Dairy is bucking ag’s trade deficit trend

FFMC - Mon Jul 21, 2:00AM CDT

U.S. agriculture has been an economic beacon providing trade surpluses to the national economy since the 1960s.

That began to change more recently as agriculture began to experience a trade deficit, meaning the U.S. imported more agricultural products than it exported to other countries around the world, says Corey Geiger, lead dairy economist for CoBank.

Trade imbalance

“While the agricultural trade balance turned slightly negative in 2019 and 2020, a noticeable imbalance appeared in 2023, with a $17.2 billion deficit, reported USDA’s Economic Research Service and Foreign Agricultural Service,” Geiger says. By 2024, the spread expanded to a $31.8 billion shortfall, as the U.S. began importing more fresh produce and coffee.

This year, USDA agencies forecast the U.S. will export $170.5 billion and import $220 billion worth of ag product. If this comes to fruition, it would create a historic $49.5 billion shortfall, based on the latest Outlook for U.S. Agricultural Trade.

“While those are the headwinds facing U.S. agriculture, dairy is bucking those forces,” Geiger explains. “In 2024, U.S. dairy processors exported $8.2 billion in dairy products and ingredients while we imported $5.4 billion in dairy products. That created a positive $2.8 billion trade surplus in the dairy category.”

For the most part, U.S. dairy continues to grow its export base. To that end, 2024 dairy exports stand in second place to the all-time record of $9.65 billion posted in 2022.

“Those record exports were driven by record milk prices that netted a $25.93 mailbox milk price that year and caused higher product prices in the U.S. and also globally,” Geiger says.

As for 2025? USDA economists are forecasting $8.6 billion in dairy product and ingredient exports.

“On the flip side, imports could total $5.6 billion. Incidentally, cheese, primarily from Europe, could be $2 billion of the $5.6 billion import total,” Geiger notes. “If USDA’s latest forecast unfolds this year, dairy would have a net trade surplus of $3 billion, which would be a $200 million improvement over last year.”

Dairy market bright spots

Cheese, butterfat, and high-protein whey pace growth in dairy product and ingredient exports.

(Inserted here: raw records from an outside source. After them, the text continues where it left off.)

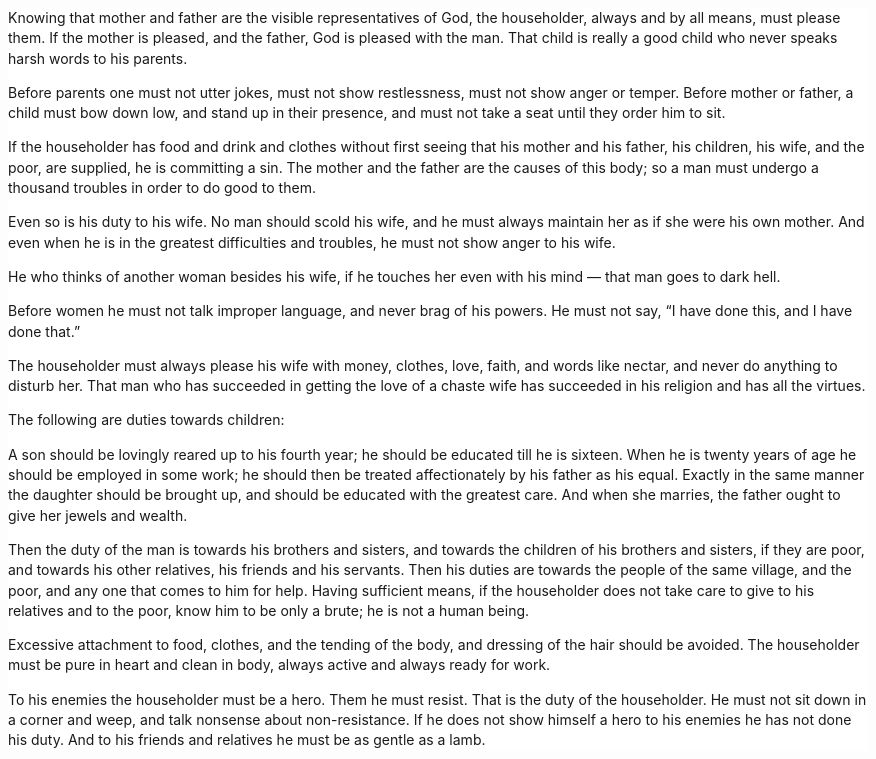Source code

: Knowing that mother and father are the visible representatives of God,
the householder, always and by all means, must please them. If the
mother is pleased, and the father, God is pleased with the man. That
child is really a good child who never speaks harsh words to his
parents.

Before parents one must not utter jokes, must not show restlessness,
must not show anger or temper. Before mother or father, a child must bow
down low, and stand up in their presence, and must not take a seat until
they order him to sit.

If the householder has food and drink and clothes without first seeing
that his mother and his father, his children, his wife, and the poor,
are supplied, he is committing a sin. The mother and the father are the
causes of this body; so a man must undergo a thousand troubles in order
to do good to them.

Even so is his duty to his wife. No man should scold his wife, and he
must always maintain her as if she were his own mother. And even when he
is in the greatest difficulties and troubles, he must not show anger to
his wife.

He who thinks of another woman besides his wife, if he touches her even
with his mind — that man goes to dark hell.

Before women he must not talk improper language, and never brag of his
powers. He must not say, “I have done this, and I have done that.”

The householder must always please his wife with money, clothes, love,
faith, and words like nectar, and never do anything to disturb her. That
man who has succeeded in getting the love of a chaste wife has succeeded
in his religion and has all the virtues.

The following are duties towards children:

A son should be lovingly reared up to his fourth year; he should be
educated till he is sixteen. When he is twenty years of age he should be
employed in some work; he should then be treated affectionately by his
father as his equal. Exactly in the same manner the daughter should be
brought up, and should be educated with the greatest care. And when she
marries, the father ought to give her jewels and wealth.

Then the duty of the man is towards his brothers and sisters, and
towards the children of his brothers and sisters, if they are poor, and
towards his other relatives, his friends and his servants. Then his
duties are towards the people of the same village, and the poor, and any
one that comes to him for help. Having sufficient means, if the
householder does not take care to give to his relatives and to the poor,
know him to be only a brute; he is not a human being.

Excessive attachment to food, clothes, and the tending of the body, and
dressing of the hair should be avoided. The householder must be pure in
heart and clean in body, always active and always ready for work.

To his enemies the householder must be a hero. Them he must resist. That
is the duty of the householder. He must not sit down in a corner and
weep, and talk nonsense about non-resistance. If he does not show
himself a hero to his enemies he has not done his duty. And to his
friends and relatives he must be as gentle as a lamb.
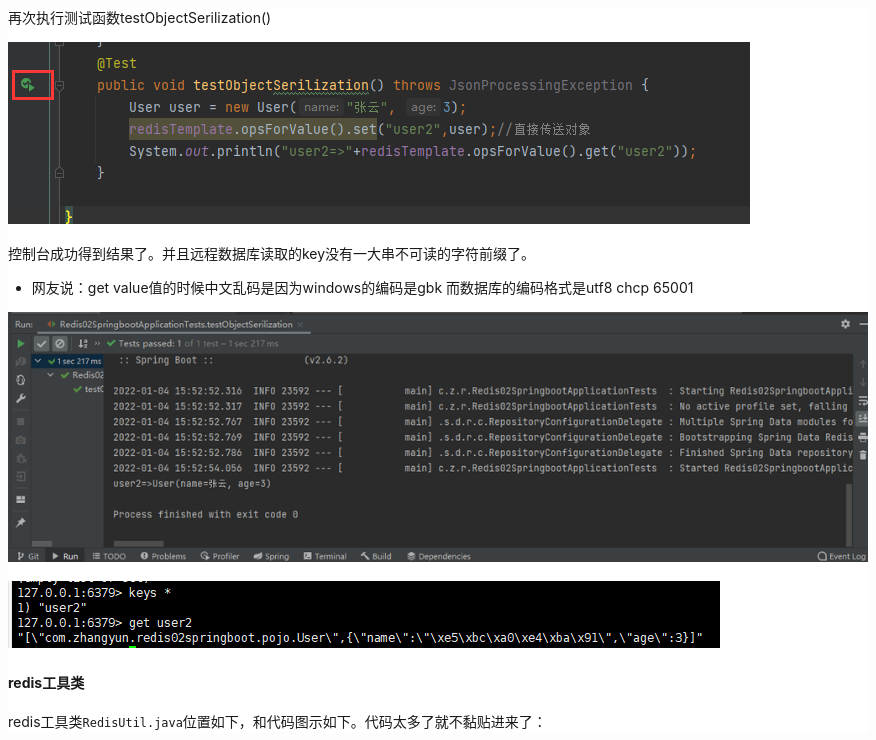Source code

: 再次执行测试函数testObjectSerilization()

![image-20220104155923698](redis.assets/image-20220104155923698.png)

控制台成功得到结果了。并且远程数据库读取的key没有一大串不可读的字符前缀了。

- 网友说：get value值的时候中文乱码是因为windows的编码是gbk 而数据库的编码格式是utf8  chcp 65001

![image-20220104160144180](redis.assets/image-20220104160144180.png)

![image-20220104160157594](redis.assets/image-20220104160157594.png)



#### redis工具类

redis工具类`RedisUtil.java`位置如下，和代码图示如下。代码太多了就不黏贴进来了：
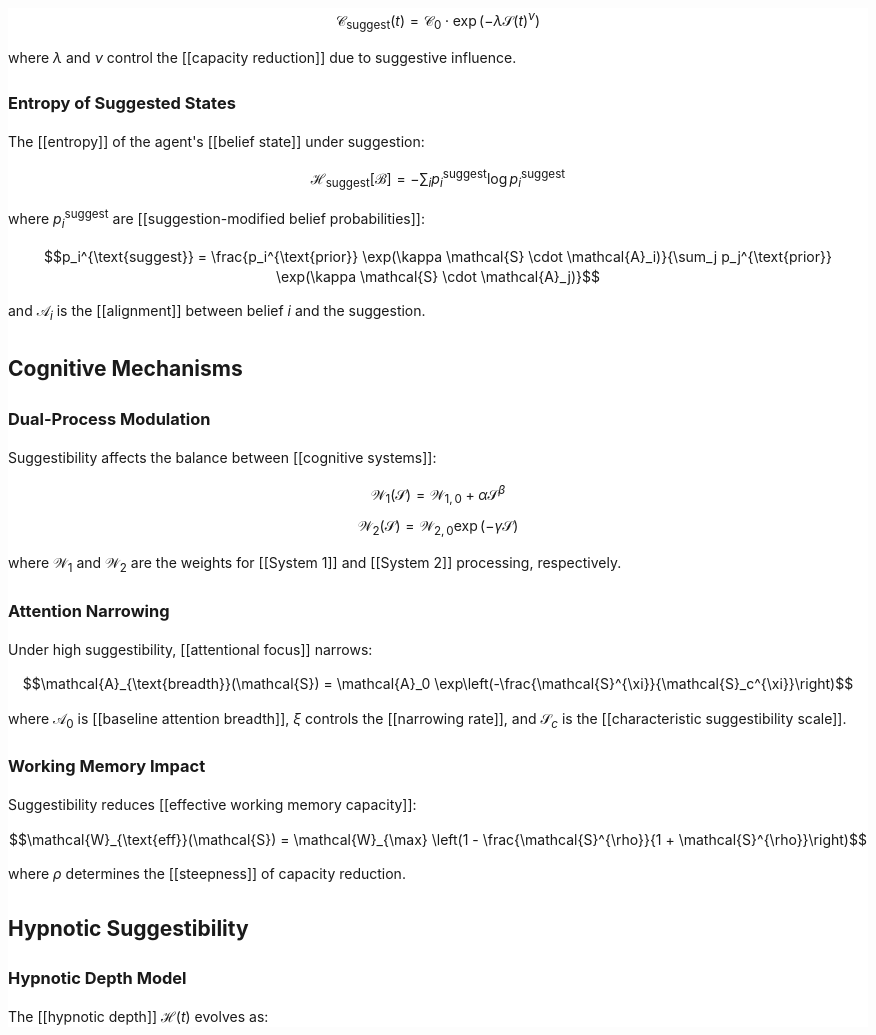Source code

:$$\mathcal{C}_{\text{suggest}}(t) = \mathcal{C}_0 \cdot \exp\left(-\lambda \mathcal{S}(t)^{\nu}\right)$$

where $\lambda$ and $\nu$ control the [[capacity reduction]] due to suggestive influence.

### Entropy of Suggested States

The [[entropy]] of the agent's [[belief state]] under suggestion:

$$\mathcal{H}_{\text{suggest}}[\mathcal{B}] = -\sum_i p_i^{\text{suggest}} \log p_i^{\text{suggest}}$$

where $p_i^{\text{suggest}}$ are [[suggestion-modified belief probabilities]]:

$$p_i^{\text{suggest}} = \frac{p_i^{\text{prior}} \exp(\kappa \mathcal{S} \cdot \mathcal{A}_i)}{\sum_j p_j^{\text{prior}} \exp(\kappa \mathcal{S} \cdot \mathcal{A}_j)}$$

and $\mathcal{A}_i$ is the [[alignment]] between belief $i$ and the suggestion.

## Cognitive Mechanisms

### Dual-Process Modulation

Suggestibility affects the balance between [[cognitive systems]]:

$$\mathcal{W}_1(\mathcal{S}) = \mathcal{W}_{1,0} + \alpha \mathcal{S}^{\beta}$$
$$\mathcal{W}_2(\mathcal{S}) = \mathcal{W}_{2,0} \exp(-\gamma \mathcal{S})$$

where $\mathcal{W}_1$ and $\mathcal{W}_2$ are the weights for [[System 1]] and [[System 2]] processing, respectively.

### Attention Narrowing

Under high suggestibility, [[attentional focus]] narrows:

$$\mathcal{A}_{\text{breadth}}(\mathcal{S}) = \mathcal{A}_0 \exp\left(-\frac{\mathcal{S}^{\xi}}{\mathcal{S}_c^{\xi}}\right)$$

where $\mathcal{A}_0$ is [[baseline attention breadth]], $\xi$ controls the [[narrowing rate]], and $\mathcal{S}_c$ is the [[characteristic suggestibility scale]].

### Working Memory Impact

Suggestibility reduces [[effective working memory capacity]]:

$$\mathcal{W}_{\text{eff}}(\mathcal{S}) = \mathcal{W}_{\max} \left(1 - \frac{\mathcal{S}^{\rho}}{1 + \mathcal{S}^{\rho}}\right)$$

where $\rho$ determines the [[steepness]] of capacity reduction.

## Hypnotic Suggestibility

### Hypnotic Depth Model

The [[hypnotic depth]] $\mathcal{H}(t)$ evolves as:
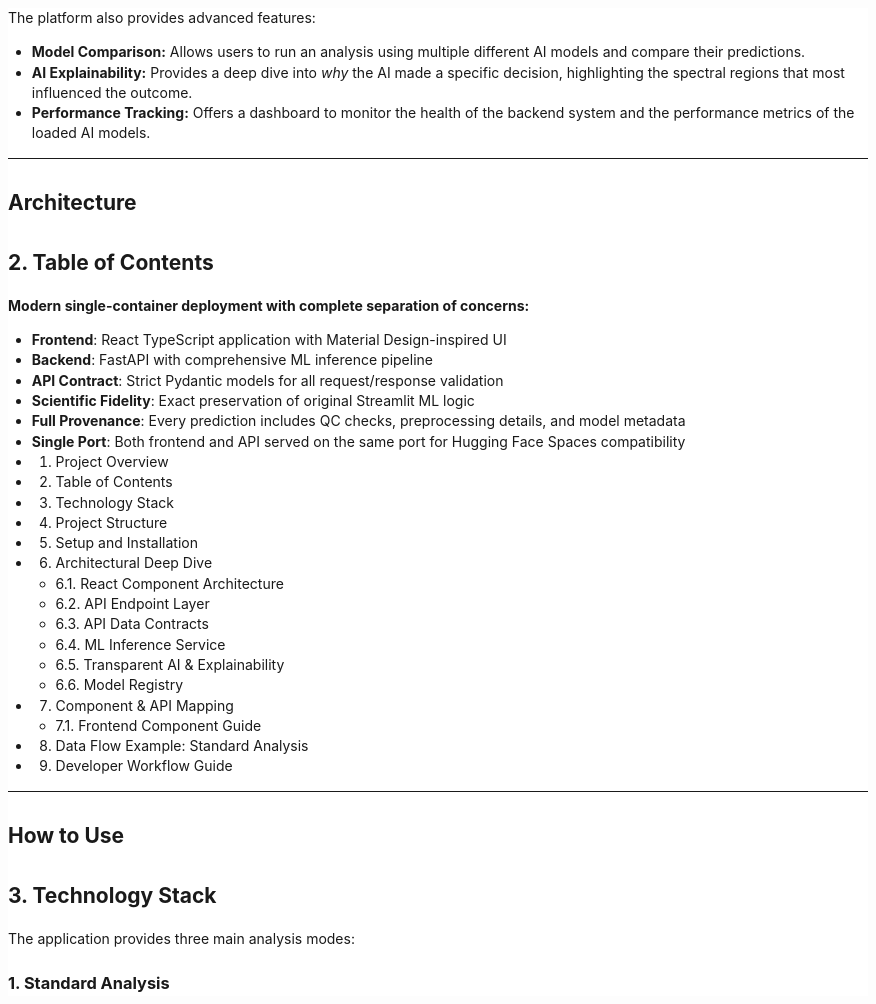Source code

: The platform also provides advanced features:

- **Model Comparison:** Allows users to run an analysis using multiple different AI models and compare their predictions.
- **AI Explainability:** Provides a deep dive into _why_ the AI made a specific decision, highlighting the spectral regions that most influenced the outcome.
- **Performance Tracking:** Offers a dashboard to monitor the health of the backend system and the performance metrics of the loaded AI models.

---

## Architecture

## 2. Table of Contents

**Modern single-container deployment with complete separation of concerns:**

- **Frontend**: React TypeScript application with Material Design-inspired UI
- **Backend**: FastAPI with comprehensive ML inference pipeline
- **API Contract**: Strict Pydantic models for all request/response validation
- **Scientific Fidelity**: Exact preservation of original Streamlit ML logic
- **Full Provenance**: Every prediction includes QC checks, preprocessing details, and model metadata
- **Single Port**: Both frontend and API served on the same port for Hugging Face Spaces compatibility
- 1. Project Overview
- 2. Table of Contents
- 3. Technology Stack
- 4. Project Structure
- 5. Setup and Installation
- 6. Architectural Deep Dive
  - 6.1. React Component Architecture
  - 6.2. API Endpoint Layer
  - 6.3. API Data Contracts
  - 6.4. ML Inference Service
  - 6.5. Transparent AI & Explainability
  - 6.6. Model Registry
- 7. Component & API Mapping
  - 7.1. Frontend Component Guide
- 8. Data Flow Example: Standard Analysis
- 9. Developer Workflow Guide

---

## How to Use

## 3. Technology Stack

The application provides three main analysis modes:

### 1. **Standard Analysis**
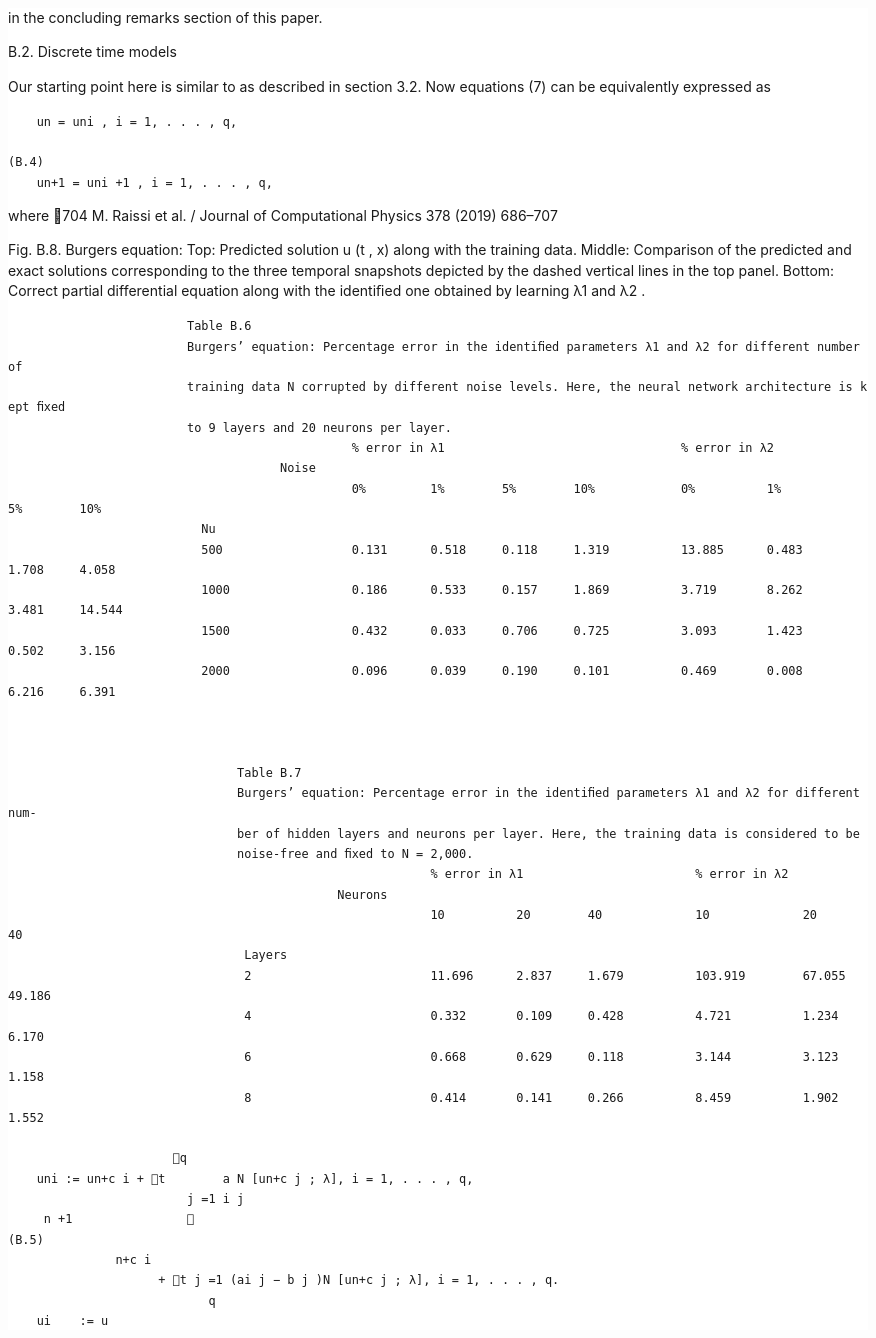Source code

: in the concluding remarks section of this paper.

B.2. Discrete time models

Our starting point here is similar to as described in section 3.2. Now
equations (7) can be equivalently expressed as

        un = uni , i = 1, . . . , q,
                                                                                                                                   (B.4)
        un+1 = uni +1 , i = 1, . . . , q,

where 704 M. Raissi et al. / Journal of Computational Physics 378 (2019)
686–707

Fig. B.8. Burgers equation: Top: Predicted solution u (t , x) along with
the training data. Middle: Comparison of the predicted and exact
solutions corresponding to the three temporal snapshots depicted by the
dashed vertical lines in the top panel. Bottom: Correct partial
differential equation along with the identiﬁed one obtained by learning
λ1 and λ2 .

                             Table B.6
                             Burgers’ equation: Percentage error in the identiﬁed parameters λ1 and λ2 for different number of
                             training data N corrupted by different noise levels. Here, the neural network architecture is kept ﬁxed
                             to 9 layers and 20 neurons per layer.
                                                    % error in λ1                                 % error in λ2
                                          Noise
                                                    0%         1%        5%        10%            0%          1%           5%        10%
                               Nu
                               500                  0.131      0.518     0.118     1.319          13.885      0.483        1.708     4.058
                               1000                 0.186      0.533     0.157     1.869          3.719       8.262        3.481     14.544
                               1500                 0.432      0.033     0.706     0.725          3.093       1.423        0.502     3.156
                               2000                 0.096      0.039     0.190     0.101          0.469       0.008        6.216     6.391



                                    Table B.7
                                    Burgers’ equation: Percentage error in the identiﬁed parameters λ1 and λ2 for different num-
                                    ber of hidden layers and neurons per layer. Here, the training data is considered to be
                                    noise-free and ﬁxed to N = 2,000.
                                                               % error in λ1                        % error in λ2
                                                  Neurons
                                                               10          20        40             10             20           40
                                     Layers
                                     2                         11.696      2.837     1.679          103.919        67.055       49.186
                                     4                         0.332       0.109     0.428          4.721          1.234        6.170
                                     6                         0.668       0.629     0.118          3.144          3.123        1.158
                                     8                         0.414       0.141     0.266          8.459          1.902        1.552

                           q
        uni := un+c i + t        a N [un+c j ; λ], i = 1, . . . , q,
                             j =1 i j
         n +1                                                                                                                                            (B.5)
                   n+c i
                         + t j =1 (ai j − b j )N [un+c j ; λ], i = 1, . . . , q.
                                q
        ui    := u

In May, cheese posted a record 114 million pounds in exports. While exports to No. 1 customer Mexico fell, sales to just about every other major customer rose in May, including Japan, up 24%; South Korea, up 20%; Central America, up 23%; and South America; up 47%.

Globally, cheese demand remains strong. Plus, cheese exports have been buoyed by lower U.S. prices when compared to the largest two dairy exporters: the European Union and New Zealand.

“From a price standpoint, U.S. butterfat, just like cheese, is selling at a discount when compared to the world’s two largest dairy exporters,” Geiger says. “That has significantly buoyed exports. Through May 2025, the U.S. has already exported 88 million pounds of butter and anhydrous milk fat.”

By comparison, the U.S. exported 101 million pounds of those two products total last year. This means that U.S. butter makers have sold 87% of last year’s sales volume in the first five months of the year.

Protein continues to be regarded as a hero ingredient, and according to Geiger, dairy is a proven winner in this category. To that end, high-end whey exports continue to grow both in volume and value. This category includes whey protein concentrates and whey protein isolates over 80% protein.

“On the other end of the spectrum, low-protein-level whey exports have been battered by tariff-related issues,” Geiger explains. “In 2024, China purchased nearly 40% of all dry whey exports sent from U.S. suppliers. When comparing January to May 2024 to the same time this year, whey exports in product category 4.404.10 were off 5.5%. However, the larger concern popped up in May as China imports were down a whopping 70%.” Specific exports for the month were 20,696 metric tons of low-protein whey in May 2024 and just 6,265 metric tons in May 2025.

That isn’t the only category of concern when it comes to China, as shipments of high-end whey protein, nonfat dry milk, lactose and cheese dropped between 59% to 83% during May, Geiger says. “With China being the world’s largest dairy product importer, U.S. exporters must find new homes for products and ingredients to keep growing international dairy sales,” he says.